> **DATASET SECTION**
>>>
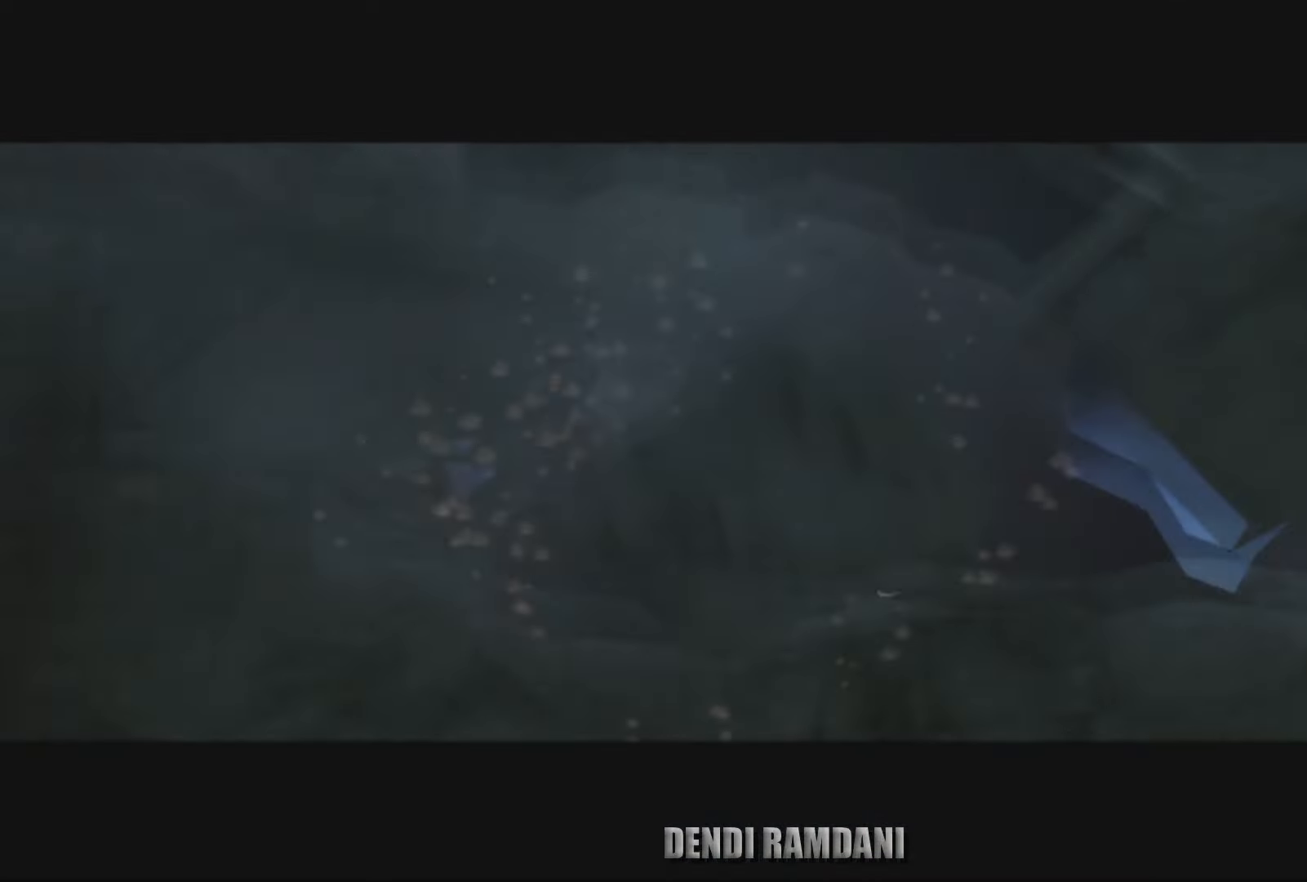
{"buttons": [], "left_stick": "center", "right_stick": "center", "events": [[67, "left_stick", "center"]]}
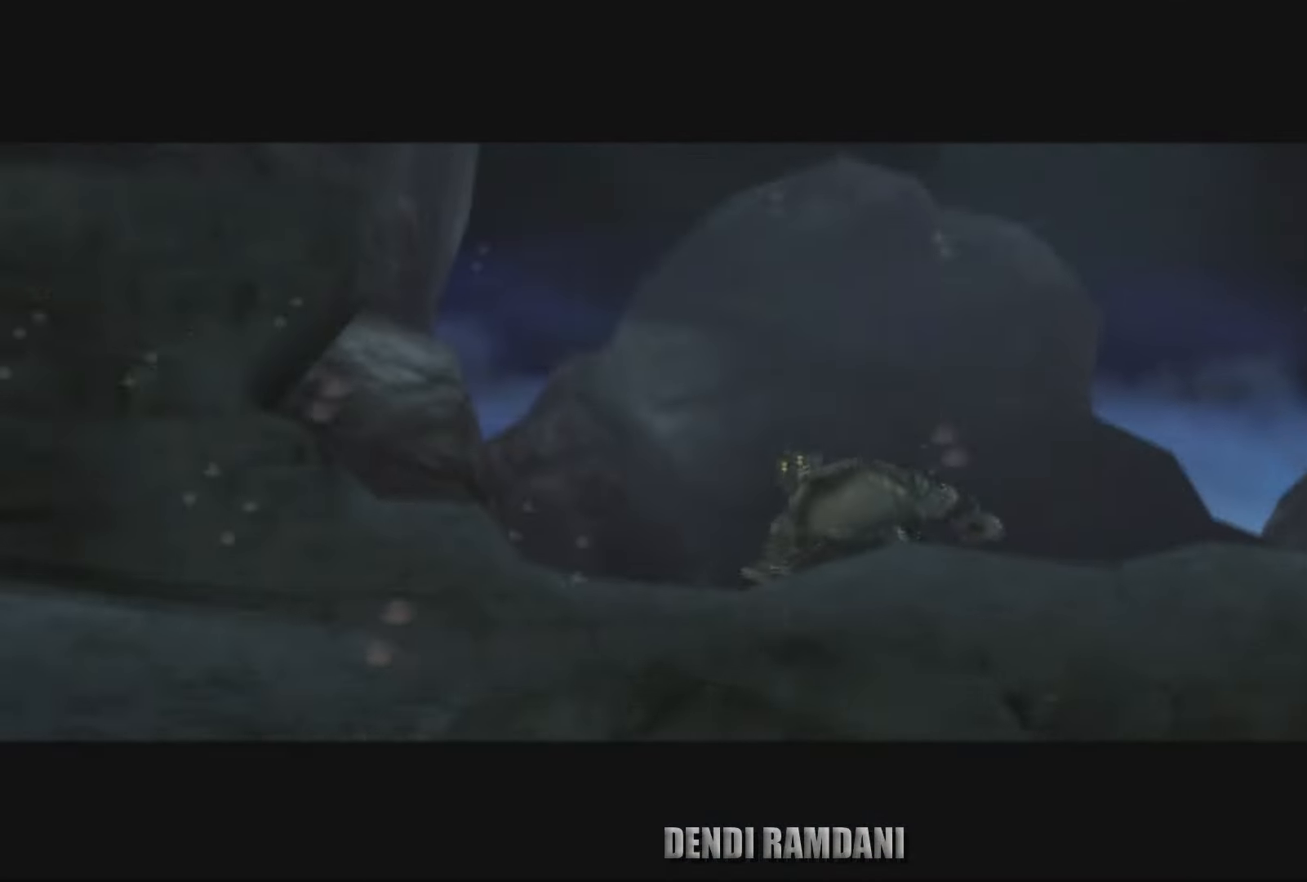
{"buttons": [], "left_stick": "center", "right_stick": "center", "events": []}
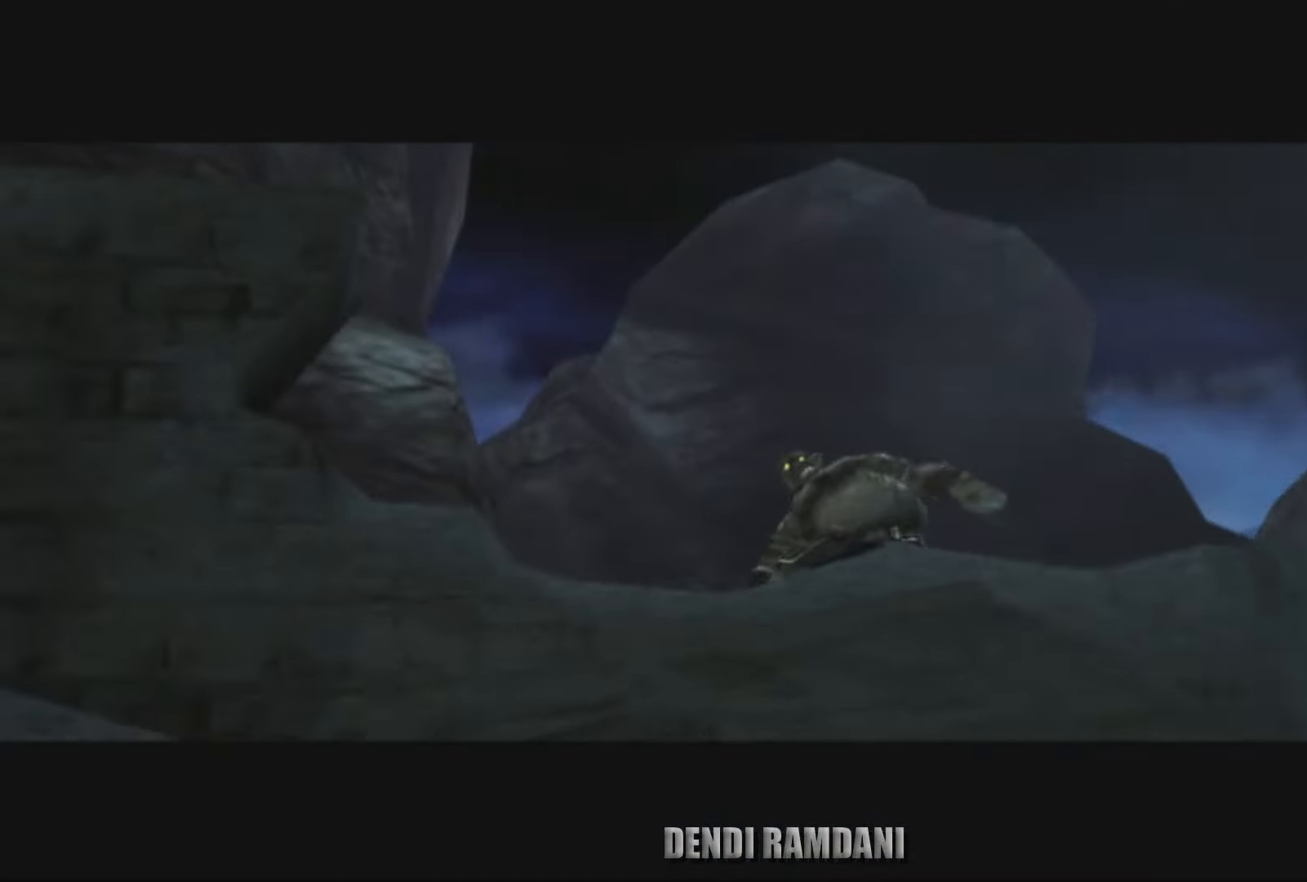
{"buttons": [], "left_stick": "center", "right_stick": "center", "events": [[117, "CROSS", "down"], [250, "CROSS", "up"]]}
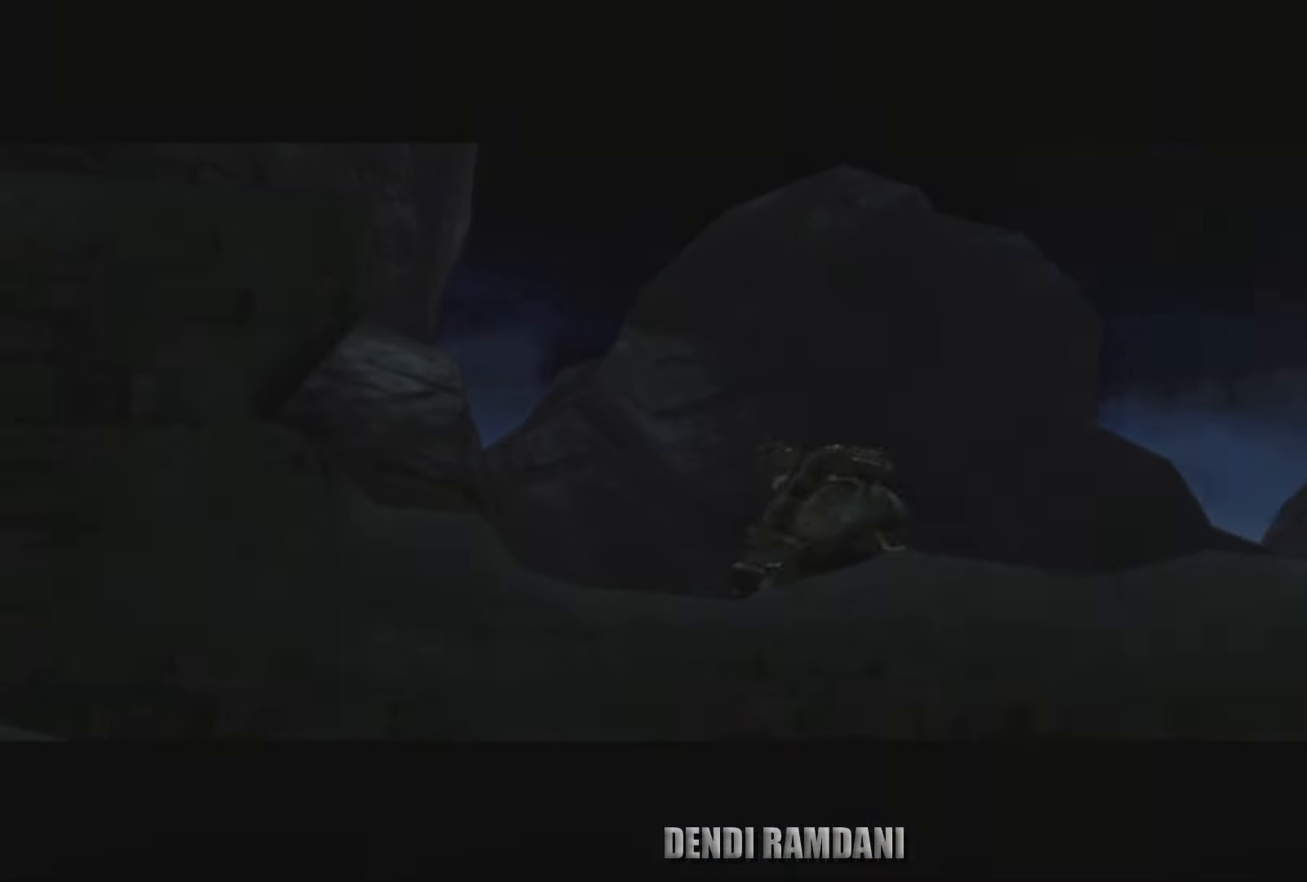
{"buttons": [], "left_stick": "center", "right_stick": "center", "events": []}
<<<
> **TASK ITEM**
With images omitted, retype the data word for word.

> **RESULT**
{"buttons": [], "left_stick": "center", "right_stick": "center", "events": [[67, "left_stick", "center"]]}
{"buttons": [], "left_stick": "center", "right_stick": "center", "events": []}
{"buttons": [], "left_stick": "center", "right_stick": "center", "events": [[117, "CROSS", "down"], [250, "CROSS", "up"]]}
{"buttons": [], "left_stick": "center", "right_stick": "center", "events": []}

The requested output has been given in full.